SUPPLIED MATERIAL Block Start

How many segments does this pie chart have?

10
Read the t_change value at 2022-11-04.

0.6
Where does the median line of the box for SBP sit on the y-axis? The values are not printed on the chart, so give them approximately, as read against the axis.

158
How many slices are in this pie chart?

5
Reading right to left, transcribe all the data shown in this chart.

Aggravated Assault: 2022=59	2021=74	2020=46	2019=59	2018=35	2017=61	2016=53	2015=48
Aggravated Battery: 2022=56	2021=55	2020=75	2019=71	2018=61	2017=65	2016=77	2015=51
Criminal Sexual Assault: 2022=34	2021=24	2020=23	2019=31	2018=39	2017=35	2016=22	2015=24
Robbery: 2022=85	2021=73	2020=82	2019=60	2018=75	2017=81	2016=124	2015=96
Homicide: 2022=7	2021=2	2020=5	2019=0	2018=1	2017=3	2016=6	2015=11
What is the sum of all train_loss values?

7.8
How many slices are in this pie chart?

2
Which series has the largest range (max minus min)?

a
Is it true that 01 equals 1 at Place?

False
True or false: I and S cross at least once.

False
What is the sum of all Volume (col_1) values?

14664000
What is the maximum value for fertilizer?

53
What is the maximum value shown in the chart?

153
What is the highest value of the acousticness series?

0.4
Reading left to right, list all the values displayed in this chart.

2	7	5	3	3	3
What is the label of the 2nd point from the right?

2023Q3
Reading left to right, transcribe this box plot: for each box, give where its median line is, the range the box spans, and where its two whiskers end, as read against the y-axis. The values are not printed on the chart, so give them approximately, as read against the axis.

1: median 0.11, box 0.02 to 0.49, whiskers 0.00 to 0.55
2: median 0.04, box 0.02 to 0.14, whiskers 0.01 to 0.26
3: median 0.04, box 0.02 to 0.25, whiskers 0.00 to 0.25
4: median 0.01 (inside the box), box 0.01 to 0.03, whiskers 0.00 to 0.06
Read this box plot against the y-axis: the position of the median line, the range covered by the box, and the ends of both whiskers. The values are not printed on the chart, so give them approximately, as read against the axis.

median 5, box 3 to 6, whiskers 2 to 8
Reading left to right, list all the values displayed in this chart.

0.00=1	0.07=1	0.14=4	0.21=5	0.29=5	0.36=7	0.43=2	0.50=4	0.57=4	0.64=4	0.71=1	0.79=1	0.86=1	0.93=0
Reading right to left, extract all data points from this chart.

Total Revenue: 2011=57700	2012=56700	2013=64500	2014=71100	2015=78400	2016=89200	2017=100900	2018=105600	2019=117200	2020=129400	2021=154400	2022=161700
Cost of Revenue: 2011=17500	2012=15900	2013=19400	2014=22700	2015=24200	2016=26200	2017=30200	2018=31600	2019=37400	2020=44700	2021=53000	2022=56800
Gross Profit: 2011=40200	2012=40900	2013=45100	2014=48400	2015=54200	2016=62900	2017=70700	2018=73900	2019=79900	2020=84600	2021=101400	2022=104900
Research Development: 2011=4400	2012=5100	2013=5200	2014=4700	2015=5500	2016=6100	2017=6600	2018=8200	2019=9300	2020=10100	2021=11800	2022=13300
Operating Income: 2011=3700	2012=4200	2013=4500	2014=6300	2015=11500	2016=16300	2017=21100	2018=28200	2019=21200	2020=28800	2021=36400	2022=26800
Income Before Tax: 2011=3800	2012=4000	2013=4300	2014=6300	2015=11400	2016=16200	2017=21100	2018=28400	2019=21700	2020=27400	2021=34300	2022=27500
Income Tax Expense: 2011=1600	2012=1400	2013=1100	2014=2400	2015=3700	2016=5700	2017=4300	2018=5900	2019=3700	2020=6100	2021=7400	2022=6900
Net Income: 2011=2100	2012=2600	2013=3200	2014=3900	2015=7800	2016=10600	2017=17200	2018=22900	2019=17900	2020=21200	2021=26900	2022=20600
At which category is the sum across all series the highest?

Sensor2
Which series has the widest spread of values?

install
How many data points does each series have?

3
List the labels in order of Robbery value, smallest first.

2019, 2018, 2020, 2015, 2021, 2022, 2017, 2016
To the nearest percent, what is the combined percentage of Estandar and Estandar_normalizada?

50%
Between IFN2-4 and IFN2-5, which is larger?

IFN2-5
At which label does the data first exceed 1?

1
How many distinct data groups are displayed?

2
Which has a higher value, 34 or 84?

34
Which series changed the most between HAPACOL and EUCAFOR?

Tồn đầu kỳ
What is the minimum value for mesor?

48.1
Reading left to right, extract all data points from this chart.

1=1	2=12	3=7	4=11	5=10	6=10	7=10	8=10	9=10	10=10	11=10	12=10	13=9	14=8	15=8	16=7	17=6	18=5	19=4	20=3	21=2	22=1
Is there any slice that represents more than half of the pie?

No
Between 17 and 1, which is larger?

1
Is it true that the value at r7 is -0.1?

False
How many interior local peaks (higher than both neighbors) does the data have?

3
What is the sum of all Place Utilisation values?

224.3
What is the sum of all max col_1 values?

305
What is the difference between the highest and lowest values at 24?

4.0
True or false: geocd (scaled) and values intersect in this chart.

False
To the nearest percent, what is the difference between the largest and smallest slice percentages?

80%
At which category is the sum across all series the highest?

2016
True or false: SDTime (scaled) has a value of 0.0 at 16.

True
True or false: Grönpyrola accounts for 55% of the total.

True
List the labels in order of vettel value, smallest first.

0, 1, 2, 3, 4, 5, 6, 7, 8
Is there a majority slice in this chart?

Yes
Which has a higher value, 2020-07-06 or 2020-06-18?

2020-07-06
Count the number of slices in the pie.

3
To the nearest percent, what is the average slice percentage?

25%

SUPPLIED MATERIAL Block End

EXERCISE REQUIREMENTS — Return every item above word for word, keeping their order.

REPLY —
How many segments does this pie chart have?

10
Read the t_change value at 2022-11-04.

0.6
Where does the median line of the box for SBP sit on the y-axis? The values are not printed on the chart, so give them approximately, as read against the axis.

158
How many slices are in this pie chart?

5
Reading right to left, transcribe all the data shown in this chart.

Aggravated Assault: 2022=59	2021=74	2020=46	2019=59	2018=35	2017=61	2016=53	2015=48
Aggravated Battery: 2022=56	2021=55	2020=75	2019=71	2018=61	2017=65	2016=77	2015=51
Criminal Sexual Assault: 2022=34	2021=24	2020=23	2019=31	2018=39	2017=35	2016=22	2015=24
Robbery: 2022=85	2021=73	2020=82	2019=60	2018=75	2017=81	2016=124	2015=96
Homicide: 2022=7	2021=2	2020=5	2019=0	2018=1	2017=3	2016=6	2015=11
What is the sum of all train_loss values?

7.8
How many slices are in this pie chart?

2
Which series has the largest range (max minus min)?

a
Is it true that 01 equals 1 at Place?

False
True or false: I and S cross at least once.

False
What is the sum of all Volume (col_1) values?

14664000
What is the maximum value for fertilizer?

53
What is the maximum value shown in the chart?

153
What is the highest value of the acousticness series?

0.4
Reading left to right, list all the values displayed in this chart.

2	7	5	3	3	3
What is the label of the 2nd point from the right?

2023Q3
Reading left to right, transcribe this box plot: for each box, give where its median line is, the range the box spans, and where its two whiskers end, as read against the y-axis. The values are not printed on the chart, so give them approximately, as read against the axis.

1: median 0.11, box 0.02 to 0.49, whiskers 0.00 to 0.55
2: median 0.04, box 0.02 to 0.14, whiskers 0.01 to 0.26
3: median 0.04, box 0.02 to 0.25, whiskers 0.00 to 0.25
4: median 0.01 (inside the box), box 0.01 to 0.03, whiskers 0.00 to 0.06
Read this box plot against the y-axis: the position of the median line, the range covered by the box, and the ends of both whiskers. The values are not printed on the chart, so give them approximately, as read against the axis.

median 5, box 3 to 6, whiskers 2 to 8
Reading left to right, list all the values displayed in this chart.

0.00=1	0.07=1	0.14=4	0.21=5	0.29=5	0.36=7	0.43=2	0.50=4	0.57=4	0.64=4	0.71=1	0.79=1	0.86=1	0.93=0
Reading right to left, extract all data points from this chart.

Total Revenue: 2011=57700	2012=56700	2013=64500	2014=71100	2015=78400	2016=89200	2017=100900	2018=105600	2019=117200	2020=129400	2021=154400	2022=161700
Cost of Revenue: 2011=17500	2012=15900	2013=19400	2014=22700	2015=24200	2016=26200	2017=30200	2018=31600	2019=37400	2020=44700	2021=53000	2022=56800
Gross Profit: 2011=40200	2012=40900	2013=45100	2014=48400	2015=54200	2016=62900	2017=70700	2018=73900	2019=79900	2020=84600	2021=101400	2022=104900
Research Development: 2011=4400	2012=5100	2013=5200	2014=4700	2015=5500	2016=6100	2017=6600	2018=8200	2019=9300	2020=10100	2021=11800	2022=13300
Operating Income: 2011=3700	2012=4200	2013=4500	2014=6300	2015=11500	2016=16300	2017=21100	2018=28200	2019=21200	2020=28800	2021=36400	2022=26800
Income Before Tax: 2011=3800	2012=4000	2013=4300	2014=6300	2015=11400	2016=16200	2017=21100	2018=28400	2019=21700	2020=27400	2021=34300	2022=27500
Income Tax Expense: 2011=1600	2012=1400	2013=1100	2014=2400	2015=3700	2016=5700	2017=4300	2018=5900	2019=3700	2020=6100	2021=7400	2022=6900
Net Income: 2011=2100	2012=2600	2013=3200	2014=3900	2015=7800	2016=10600	2017=17200	2018=22900	2019=17900	2020=21200	2021=26900	2022=20600
At which category is the sum across all series the highest?

Sensor2
Which series has the widest spread of values?

install
How many data points does each series have?

3
List the labels in order of Robbery value, smallest first.

2019, 2018, 2020, 2015, 2021, 2022, 2017, 2016
To the nearest percent, what is the combined percentage of Estandar and Estandar_normalizada?

50%
Between IFN2-4 and IFN2-5, which is larger?

IFN2-5
At which label does the data first exceed 1?

1
How many distinct data groups are displayed?

2
Which has a higher value, 34 or 84?

34
Which series changed the most between HAPACOL and EUCAFOR?

Tồn đầu kỳ
What is the minimum value for mesor?

48.1
Reading left to right, extract all data points from this chart.

1=1	2=12	3=7	4=11	5=10	6=10	7=10	8=10	9=10	10=10	11=10	12=10	13=9	14=8	15=8	16=7	17=6	18=5	19=4	20=3	21=2	22=1
Is there any slice that represents more than half of the pie?

No
Between 17 and 1, which is larger?

1
Is it true that the value at r7 is -0.1?

False
How many interior local peaks (higher than both neighbors) does the data have?

3
What is the sum of all Place Utilisation values?

224.3
What is the sum of all max col_1 values?

305
What is the difference between the highest and lowest values at 24?

4.0
True or false: geocd (scaled) and values intersect in this chart.

False
To the nearest percent, what is the difference between the largest and smallest slice percentages?

80%
At which category is the sum across all series the highest?

2016
True or false: SDTime (scaled) has a value of 0.0 at 16.

True
True or false: Grönpyrola accounts for 55% of the total.

True
List the labels in order of vettel value, smallest first.

0, 1, 2, 3, 4, 5, 6, 7, 8
Is there a majority slice in this chart?

Yes
Which has a higher value, 2020-07-06 or 2020-06-18?

2020-07-06
Count the number of slices in the pie.

3
To the nearest percent, what is the average slice percentage?

25%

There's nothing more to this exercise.